I was working on an electric oven control. This one was for Europe and ran off of 50Hz. We didn't have 50Hz supplied to the building, but we did have a rotary converter (a motor with a generator attached) by the docks to provide 50A/230V 50Hz in the labs. My technician had made a slight wiring error on the control I was working on and I had a dead short across the mains. I plugged the control into the wall socket and instantly the walls of the building began to vibrate at 50Hz because the wiring inside was vibrating from the dead short. With a 50A breaker and hefty wiring to handle oven currents, nothing was going to open the circuit. I tried to pull the plug from the wall, but it only moved a couple of millimeters before becoming welded inside the socket. Everybody in the building was now "prairie dogging" to see what the source of all the noise was. I waited a second for the plug to melt a little and then pulled it out another couple of millimeters until it welded again. I had to do this a couple more times before the plug was clear of the socket showering me with a little splash of molten copper.

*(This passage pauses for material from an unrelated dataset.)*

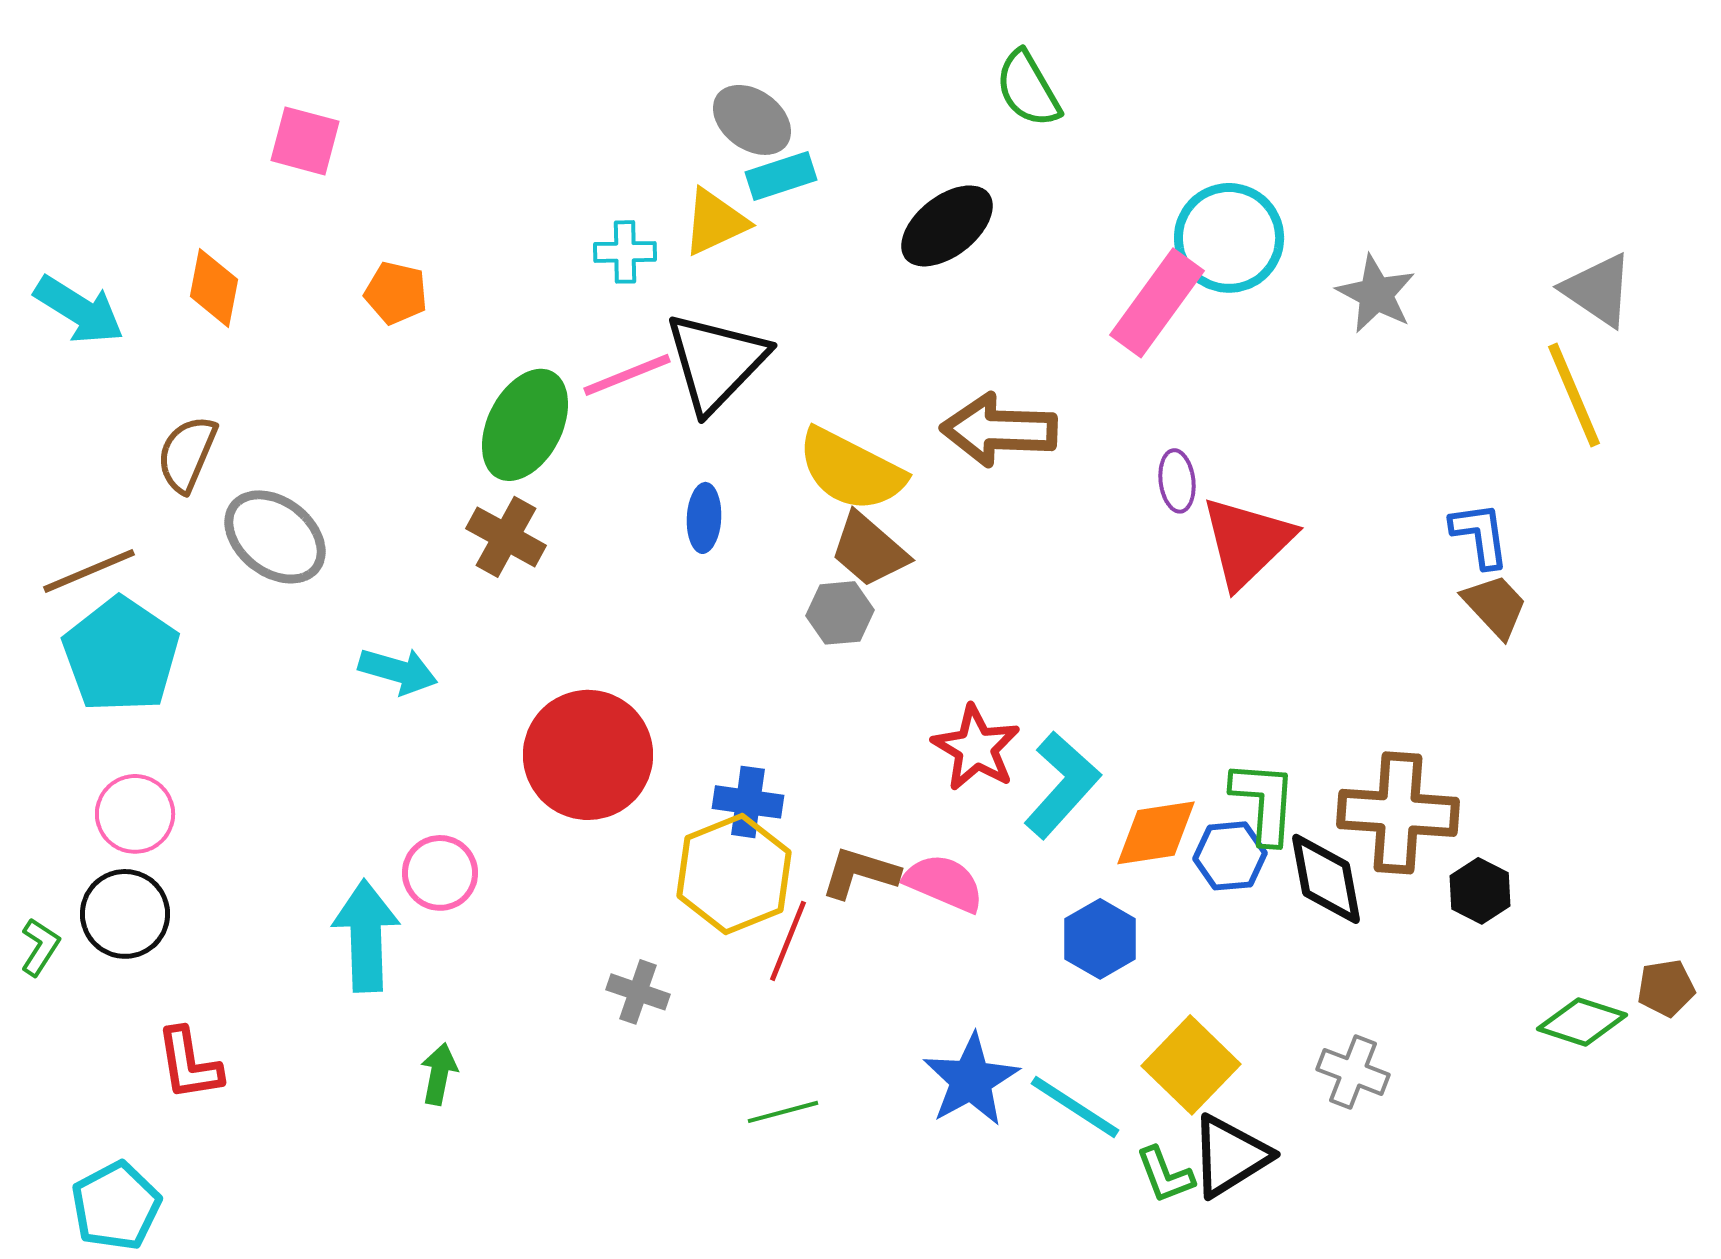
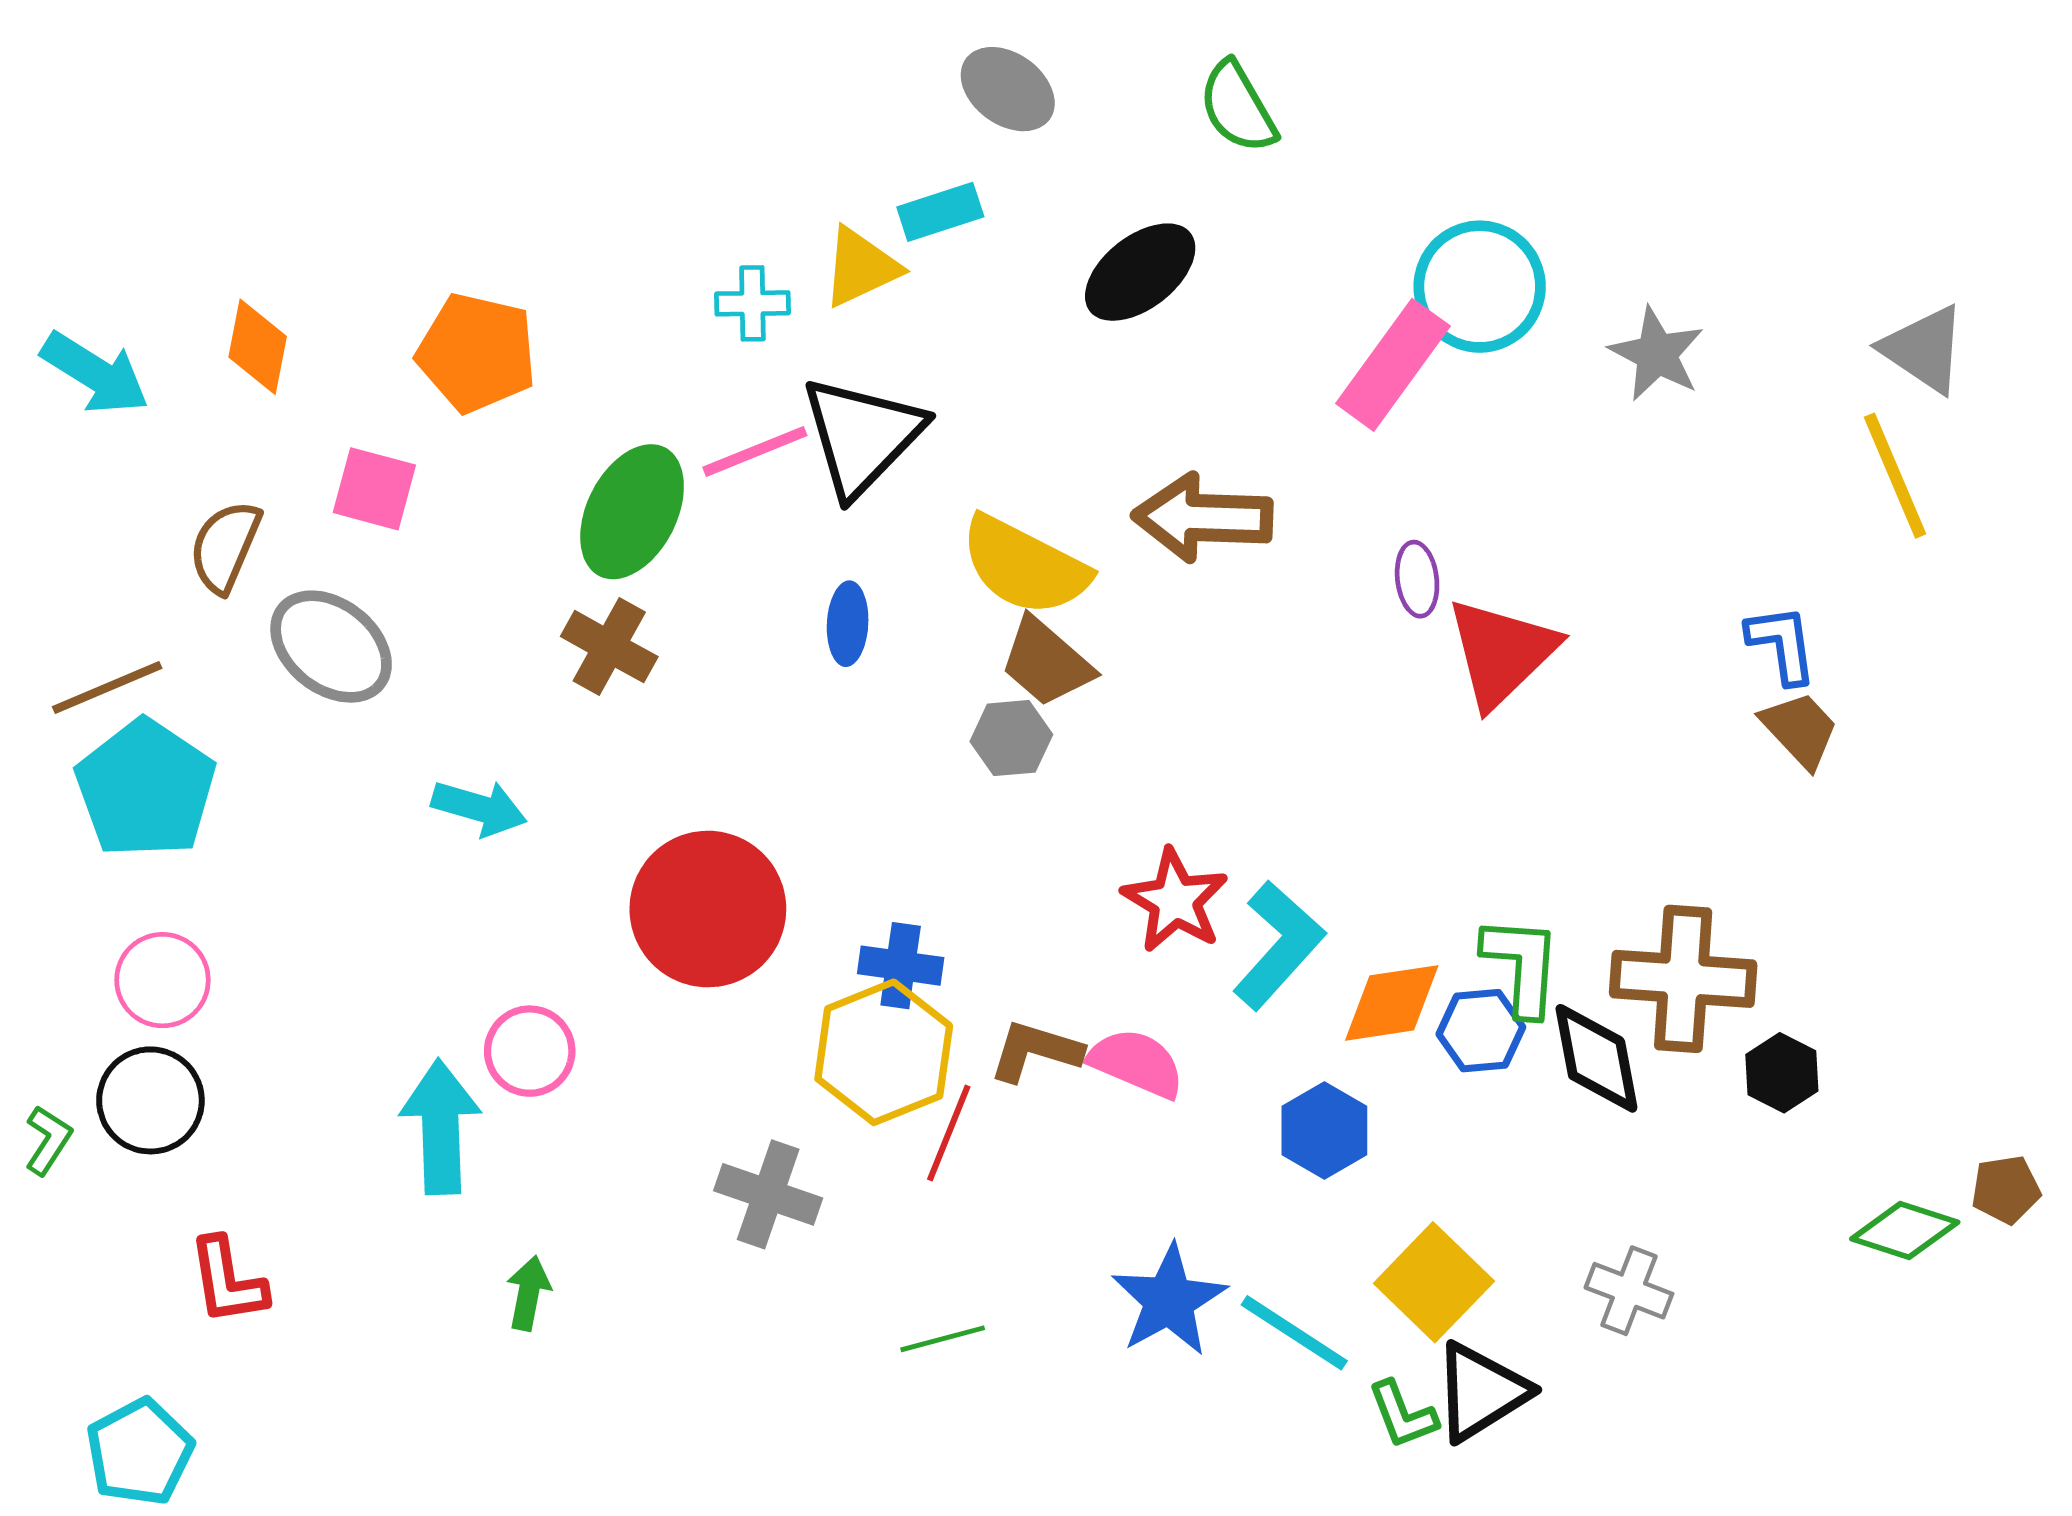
gray ellipse: (752, 120) -> (1008, 89), moved
pink square: (305, 141) -> (374, 489), moved
orange pentagon: (396, 293) -> (477, 353), size x1.6
gray cross: (638, 992) -> (768, 1194), size x1.4

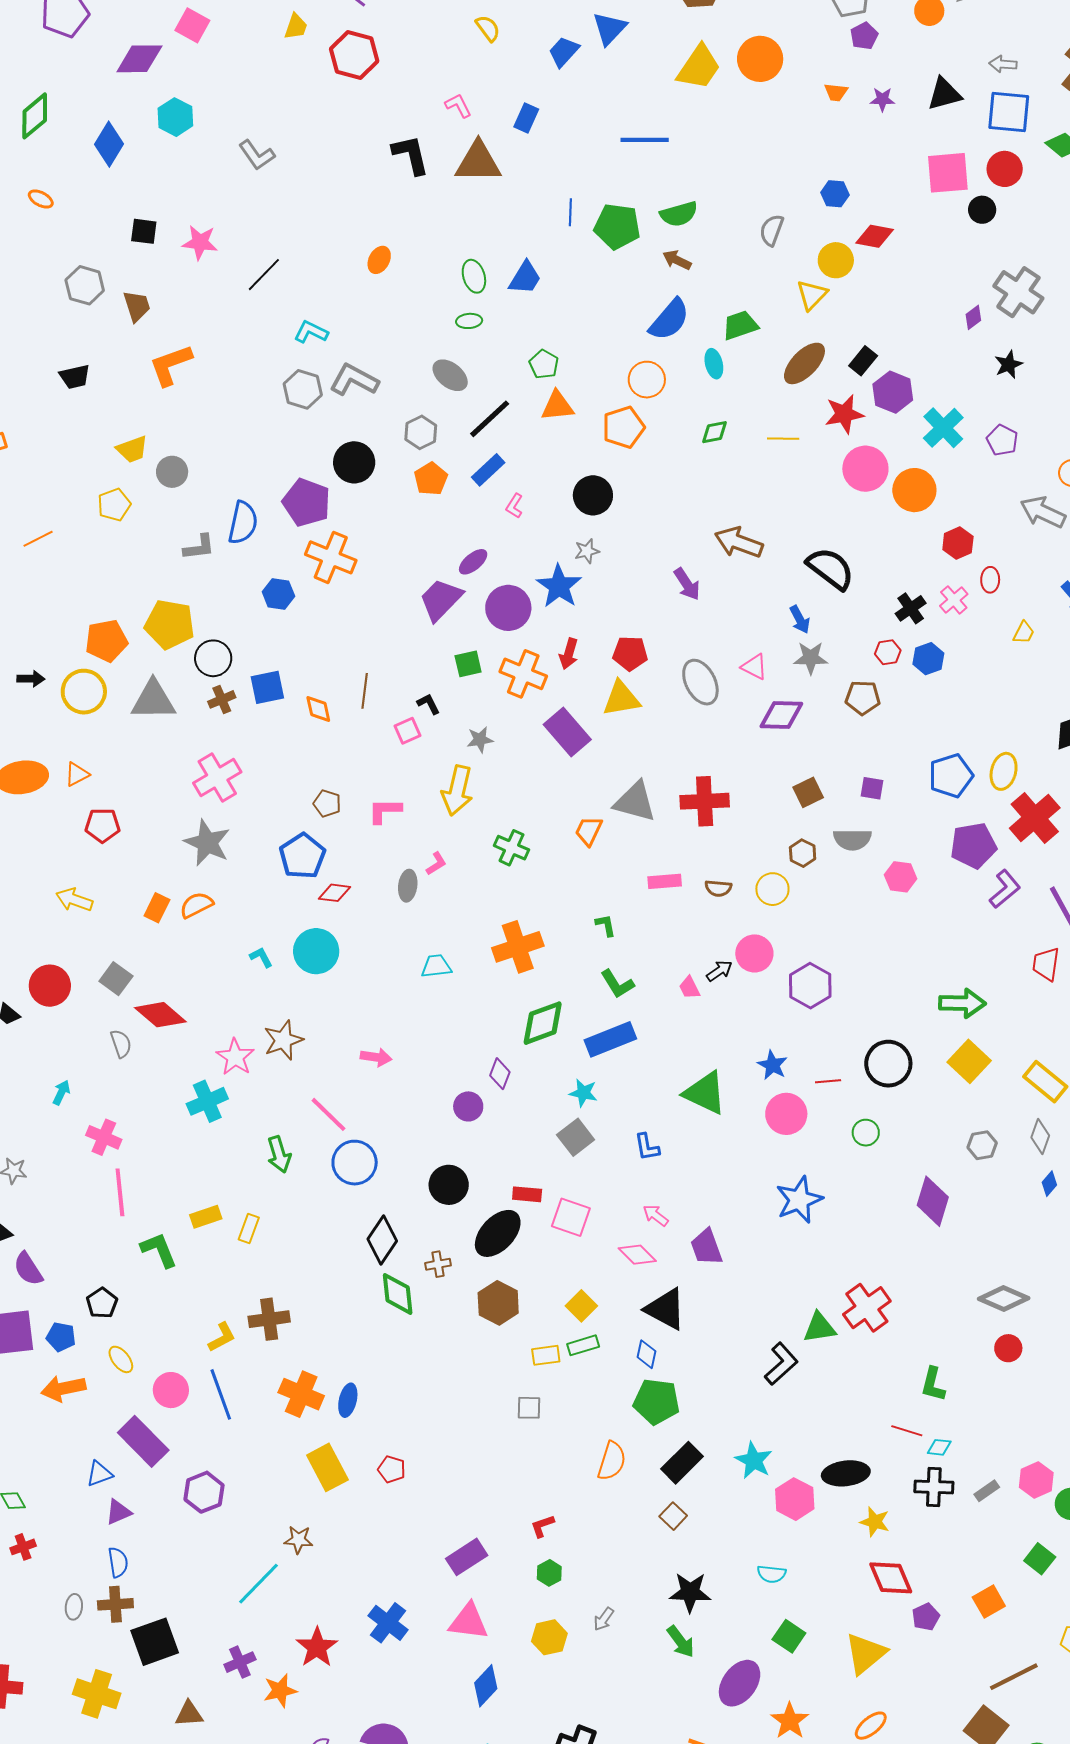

Since then I always test the controls with a small load and a tiny fuse before stepping up to the real world.
I was a marine service engineer while completing my college studies, and I got a call to work on the Mal de Testa, the ship the original Goodbye Mr. Roberts was filmed on. They had a radar problem. I reached under the console to feel where the 24VDC power wires were going and my wedding ring shorted out the reverse-biased protection diode was mounted and blew a chunk out of my wedding ring and burned my finger nearly down to the bone. Yes it hurt.
Now I am careful. Very careful. I get to show off my scar from time to time, so it wasn't a total disaster...
Fresh out of college I was given a filament circuit to design, prototype and test. One day in the lab my mentor was helping me with something in the lab and for some reason wanted me to apply more input voltage than required. I remember telling him the input resistor isn't rated for this kind of power. He said no problem keep going... I kept going... then I said that resistor is getting hot...he said no problem keep going...as the resistor glowed..smoked and then fire... The fire scared him and for some reason seemed to surprise him. I was thinking I kept telling you that resistor wasn't going to make it. But to his defense people would be a little jumpy in our lab since we designed high voltage circuits.
Not really a funny story on paper, it was much funnier to me back then.
Thanks for sharing your story, ttemple. Given your level of annoyance/frustration over the uncooperative meter, it must have been a little satisying when it vaporized itself! Glad you weren't hurt.
Many years back, I was using an inexpensive digital meter to check for the presence of 480 volts. It turned out that I had the meter leads in the current measurement positions. The meter was giving me funny results, and I was getting rather annoyed. I kept trying to get a reading, and suddenly the meter exploded in my hand. The front half of the case split from the rear half, and was hanging by some wires. I had a charred spot on my shirt, and the lead sockets were basically vaporized.
There was photographic evidence taken, and I wish I could find it. Since I wasn't actually injured, it was a pretty funny picture. I was holding the exploded meter, with the leads hanging down, with the charred spot square in the middle of my shirt, and a big smile on my face.